Diketahui Wanita yang berinisial NJ (29) didapati berduaan bersama Pria inisal SU ( 34 ) disalah satu penginapan yang berada dikota Watampone.
Saat di komfirmasi Wanita NJ membantah hal tersebut, dengan mengatakan mereka bukan cuma berdua tapi mereka berenam.
Ia menjelaskan kalau ia hanya dipanggil untuk ikut kumpul dan bukan dia yang buka sewa kamar tapi temannya yang berinisial WW
“Itu WW yang buka kamar, lalu napanggil temanku dibilang WD yang orangnya agak lekong-lekong. Kemudian itu WW telponka bilang di mana ki, sini ki di wisma kumpul sama anak-anak,” jelasnya, Jumat (07/04/2023)
Dia mengaku, saat itu Ia berada di pasar Ramadan untuk membeli bekal untuk buka puasa, namun WW tetap memanggil agar bisa hadir kumpul di wisma.
“Kan itu wisma di dekat kantorku. Jadi saya ke lokasi mi bawa juga itu takjilku dengan mukenah,” ucapnya
Selanjutnya NJ mengatakan, setelah kumpul berlima salah satu temannya inisial WA kemudian menelfon SU (34) jadi kata Dia sudah ada empat orang temannya di kamar tersebut sebelumnya.
“Di lokasi sudah ada 4 orang, baru saya datang dan itu Kak SU. Pas mau tarawih, yang lain mau mi pulang, dan pulang satu per satu,” katanya
Masi kata Dia, saat itu beberapa temannya pulang tidak secara bersamaan tapi satu persatu dan Ia juga sementara bersiap untuk pulang
“Pas mau saya pakai jilbab ada mengetuk pintu. Saya pun bergegas untuk buka pintu, ternyata langsung ada semua itu tim di depan kamar.” ungkapnya
Pada saat berada di posko terpadu, Dia juga menyampaikan sedetil mungkin di sana soal pertemuannya dengan temannya dan tidak ada kejadian apapun.
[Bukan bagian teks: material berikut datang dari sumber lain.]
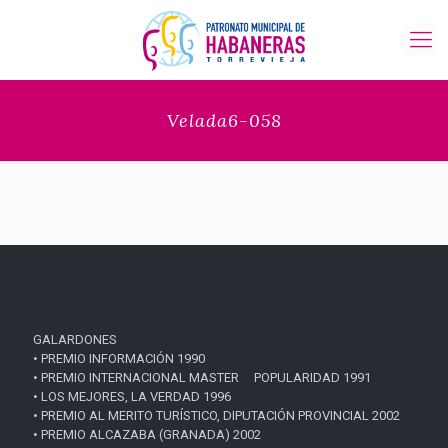
Velada6-058
GALARDONES
• PREMIO INFORMACIÓN 1990
• PREMIO INTERNACIONAL MASTER POPULARIDAD 1991
• LOS MEJORES, LA VERDAD 1996
• PREMIO AL MERITO TURÍSTICO, DIPUTACIÓN PROVINCIAL 2002
• PREMIO ALCAZABA (GRANADA) 2002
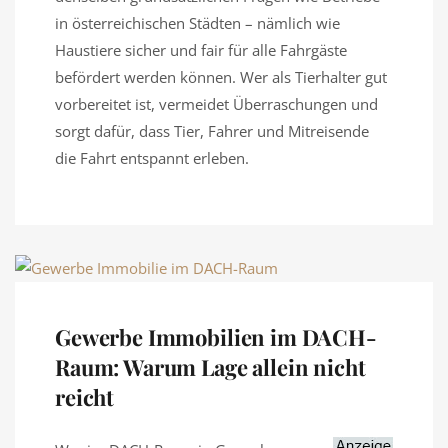
in österreichischen Städten – nämlich wie
Haustiere sicher und fair für alle Fahrgäste
befördert werden können. Wer als Tierhalter gut
vorbereitet ist, vermeidet Überraschungen und
sorgt dafür, dass Tier, Fahrer und Mitreisende
die Fahrt entspannt erleben.
Gewerbe Immobilien im DACH-
Raum: Warum Lage allein nicht
reicht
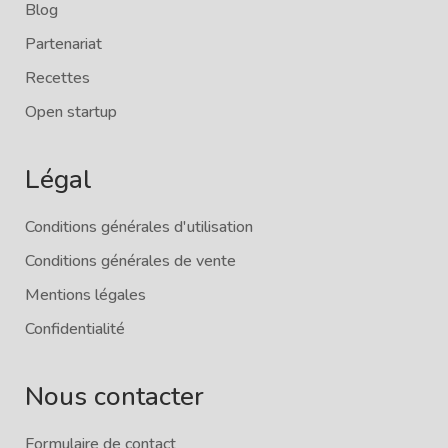
Blog
Partenariat
Recettes
Open startup
Légal
Conditions générales d'utilisation
Conditions générales de vente
Mentions légales
Confidentialité
Nous contacter
Formulaire de contact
” Intinya tidak ada terjadi apa-apa di dalam kamar. Sumpah demi Allah, dan sumpah atas nama kedua orang tuaku,” tuturnya.
Sementara Junaedi Selaku perwira jaga pada saat itu mengatakan, saat dilakukan pemeriksaan keduanya kooperatif dan pengakuannya mereka memang kumpul dengan beberapa temannya
Dalam pengakuannya dua orang itu memang awalnya banyak temannya lalu pulang semua mi pas tim datang,” kata Junaedi
Selanjutnya Kabid Binmas Ini menegaskan, pihaknya juga telah menerima garansi dari kedua keluarga dan mereka juga tidak keberatan.
“Ada perwakilan dari pihak keluarga yang menjamin kedua pelanggar, setelah diberikan pembinaan dan tidak ada yang merasa keberatan dari kedua pihak keluarga. Maka mereka dipersilakan pulang setelah menandatangani surat pernyataan,” jelasnya.